Hey everyone! I'm trying to set up my K8s cluster so that intra-cluster traffic stays within the same zone whenever possible. Here's a bit of background on my setup: I'm running on-prem with a vanilla K8s using MetalLB and Cilium as the CNI plugin. I've got three worker nodes divided into two zones — node-1 and node-2 in zone-1, and node-3 in zone-2.
Currently, I have two services: Service-A (the frontend) and Service-B (a backend HTTP server). Service-B has Pods running on all nodes for testing purposes (not guaranteed for production). What I want is for a Service-A Pod on node-1 to make requests to Service-B using its ClusterIP. Ideally, it should first check for a Service-B Pod on the same node, then look for one in the same zone, and finally, if that fails, look on any node across zones.
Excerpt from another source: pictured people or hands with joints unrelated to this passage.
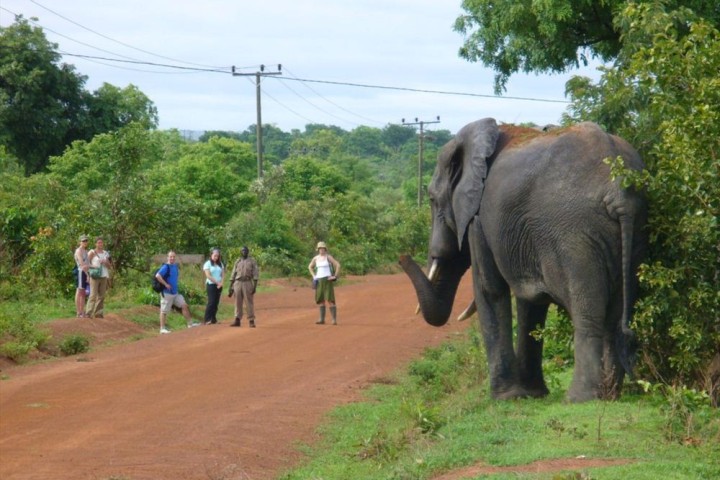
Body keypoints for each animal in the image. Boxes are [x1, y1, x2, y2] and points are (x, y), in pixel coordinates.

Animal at [400, 118, 648, 404]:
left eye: (431, 199)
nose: (402, 257)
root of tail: (618, 189)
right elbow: (531, 302)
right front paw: (533, 394)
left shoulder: (478, 219)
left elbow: (490, 289)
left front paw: (505, 398)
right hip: (634, 231)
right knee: (615, 313)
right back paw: (609, 395)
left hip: (575, 234)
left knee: (588, 311)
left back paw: (579, 398)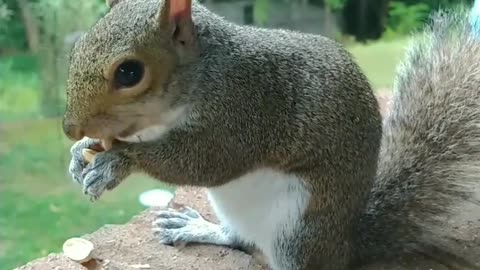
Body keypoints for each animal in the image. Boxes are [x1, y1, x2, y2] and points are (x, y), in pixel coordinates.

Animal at [62, 0, 480, 268]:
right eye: (77, 47)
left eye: (129, 72)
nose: (69, 128)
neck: (205, 70)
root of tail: (345, 246)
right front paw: (82, 152)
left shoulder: (245, 110)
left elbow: (204, 162)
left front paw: (117, 163)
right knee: (239, 239)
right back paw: (196, 228)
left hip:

So far, I've been struggling to find a good solution. I considered Traffic Aware Routing, but it seems to only help with direct requests from worker nodes and not when requests come from Service-A Pods. When I test from a zone-1 worker node, the responses come from Pods in zone-1 only, but requests from a Pod are reaching Pods across all nodes. Am I missing something here? Is there a better way to achieve this? Thanks a lot!
3 Answers
You might want to check out how Envoy-based service meshes can be configured to respect node topology labels. With Cilium, you actually have the option to implement topology-aware hints directly on services, which helps in controlling traffic distribution based on zones. You can find more about this in Cilium's documentation and Kubernetes service routing docs — they go into detail about how to enable it!
Have you looked into using EndpointSlices? They can provide hints for zones in the endpoints and might help in controlling where requests go based on the zone.
Yeah! I saw that each .items.endpoints entry has a .hints.forZones section. Is there anything specific I should focus on?
Depending on your use case, you could consider splitting Service-B into multiple deployments with different affinities. For example, having Service-Ba and Service-Bb, where each is tied to a specific zone. Then, configure Service-A to call the appropriate service based on the zone. It could help keep your traffic localized!
Thanks for the tip! I mentioned Cilium not being relevant because I thought Pod selection happens at the kube-proxy level and that Cilium works afterward. Is that not the case?